The Spectacular Now. Doesn't it just sound like an indie, coming-of-age movie? That's because it is.
(Someone needs to stop me from watching indie movies. It's becoming a problem.)
The Spectacular Now tells the tale of Sutter Keely, the party hard teenager who essentially doesn't want to grow up because he doesn't see why he should. He drinks and parties and has a hot girlfriend, so like, why would he want to graduate? The beginning of the film sees Sutter lose his girlfriend over trivial reasons, and he writes about it in his personal statement for college, saying it's his big challenge that will prepare him for the future. He gets drunk and he parties and is woken up in the middle of someone's yard by Aimee Finicky, the not-so-typical nerdy nice girl.
What happens next is simple: Sutter's entire philosophy on life is changed as he proceeds to help Aimee out by dating her and taking her to prom and making her fall in love with him.
From the outside, The Spectacular Now seems like just another one of those films, and I'd be lying if I said I didn't consider turning it off after only twenty minutes of watching. But I'm glad I stuck with it, because I was surprised massively by how this movie turned out.
So it was really no surprise when Aimee does fall in love with him. It's easy to see it coming - Sutter begins teaching her how to love herself from the very beginning, saying she's beautiful and she can't let her mother dictate her life, and as I stumbled down this winding path with them, I saw myself hoping more and more that she would at least confess it. (She did, after they called and visited his dad, who turned out to be a drunk who didn't really care about his only son - and Sutter told her again and again that she didn't love him, she shouldn't love him.) She wants them to move in together after graduation, go to Philly and find dumb jobs, but she ends up leaving without him because, more than anything, Sutter can't grow up.
It's this underlying current throughout the entire movie, popping up every few scenes during conversations with teachers or his mother or his ex-girlfriend. More than this love story that unfolds before your eyes, you see Sutter fall deeper and deeper into his own trap. He reminds me of Peter Pan - he won't grow up and he refuses to take responsibility for anything and he doesn't want to move on from being a teenager in high school; it's pulling him down because he can't give himself or anyone else a future. He can't even promise not to come into work drunk so he ends up losing his job, and it seems like, after everything that happened between he and Aimee, between he and his dad - it seems like nothing really mattered.
And then the greatest thing happens.
Sutter returns to his personal statement about his greatest challenge, and he erases the answer he had before. Instead, he writes about his greatest challenge - himself. Just - watch it.
I don't think I've ever been more excited about character development in my life. (And I'm a writer, so... that says something.) Sutter made a huge realization about himself.
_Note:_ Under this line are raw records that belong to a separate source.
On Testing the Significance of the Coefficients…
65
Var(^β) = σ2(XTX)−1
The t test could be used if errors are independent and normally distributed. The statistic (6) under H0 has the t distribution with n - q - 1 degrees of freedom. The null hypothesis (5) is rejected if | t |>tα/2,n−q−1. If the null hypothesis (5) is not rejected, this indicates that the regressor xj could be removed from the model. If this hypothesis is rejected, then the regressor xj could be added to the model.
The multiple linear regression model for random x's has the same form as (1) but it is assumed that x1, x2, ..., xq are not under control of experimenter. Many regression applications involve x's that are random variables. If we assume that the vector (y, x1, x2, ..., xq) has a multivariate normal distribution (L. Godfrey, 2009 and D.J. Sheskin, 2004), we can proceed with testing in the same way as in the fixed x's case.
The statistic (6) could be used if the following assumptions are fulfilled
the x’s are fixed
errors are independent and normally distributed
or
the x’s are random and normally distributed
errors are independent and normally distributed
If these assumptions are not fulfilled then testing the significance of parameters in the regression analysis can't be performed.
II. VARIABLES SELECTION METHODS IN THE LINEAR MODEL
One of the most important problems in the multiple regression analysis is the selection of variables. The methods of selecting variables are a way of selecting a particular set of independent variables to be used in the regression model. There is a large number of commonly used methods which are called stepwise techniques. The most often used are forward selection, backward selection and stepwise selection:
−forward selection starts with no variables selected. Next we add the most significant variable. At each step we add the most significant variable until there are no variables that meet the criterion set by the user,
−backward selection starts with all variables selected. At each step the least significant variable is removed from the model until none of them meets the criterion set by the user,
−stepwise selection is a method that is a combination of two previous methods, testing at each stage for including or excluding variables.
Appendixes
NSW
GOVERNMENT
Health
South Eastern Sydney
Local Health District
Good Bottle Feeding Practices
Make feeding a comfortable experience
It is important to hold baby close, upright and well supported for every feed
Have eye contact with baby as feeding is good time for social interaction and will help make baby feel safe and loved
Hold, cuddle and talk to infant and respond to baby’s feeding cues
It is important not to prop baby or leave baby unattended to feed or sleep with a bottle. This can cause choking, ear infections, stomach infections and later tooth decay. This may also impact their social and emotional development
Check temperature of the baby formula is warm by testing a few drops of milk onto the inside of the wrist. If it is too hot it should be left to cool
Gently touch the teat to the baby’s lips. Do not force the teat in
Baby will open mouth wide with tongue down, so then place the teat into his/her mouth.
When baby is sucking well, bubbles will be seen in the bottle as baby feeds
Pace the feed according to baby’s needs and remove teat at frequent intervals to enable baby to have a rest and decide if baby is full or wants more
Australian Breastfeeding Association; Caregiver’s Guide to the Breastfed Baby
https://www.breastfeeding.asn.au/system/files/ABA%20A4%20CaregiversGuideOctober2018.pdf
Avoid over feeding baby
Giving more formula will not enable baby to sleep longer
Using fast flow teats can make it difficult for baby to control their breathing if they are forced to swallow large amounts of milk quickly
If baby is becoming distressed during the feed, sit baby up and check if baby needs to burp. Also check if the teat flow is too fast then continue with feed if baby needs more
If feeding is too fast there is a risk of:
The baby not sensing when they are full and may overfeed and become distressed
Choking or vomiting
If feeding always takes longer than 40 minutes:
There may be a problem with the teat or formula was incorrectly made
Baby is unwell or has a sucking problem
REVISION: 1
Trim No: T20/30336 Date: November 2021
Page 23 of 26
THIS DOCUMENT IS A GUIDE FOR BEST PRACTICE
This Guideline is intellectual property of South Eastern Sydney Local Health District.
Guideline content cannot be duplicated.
It took a whole lot of awful things happening for him to make it, but - he made it. Just like the past few movies I've watched, The Spectacular Now wasn't just about the romance - it had some pretty good messages in it too. I wasn't expecting to like it as much as I did, but I've never been so glad to be surprised by the ending of a movie.
Because I think a lot of high school students feel the same way as Sutter. A lot of us don't want to grow up for our own reasons, and we think about the future and sometimes we don't see the point. We don't see what's so great about being an adult and paying bills and having to take responsibility for everything we didn't have to as kids. Sutter showed me it's okay not to want the future, but you have to take it anyway. You have to feel things - the good and the bad - in order to get anywhere. You can't take things for granted. Aimee showed me that you have to dream and you have to love and you have to be everything you want to be, because no one is going to hand you anything on a silver platter.
Aimee and Sutter's love story wasn't so much about love as it was about growing up and moving on. And I loved that.
And I love this movie.
I'm rating The Spectacular Now four cookies out of a possible five.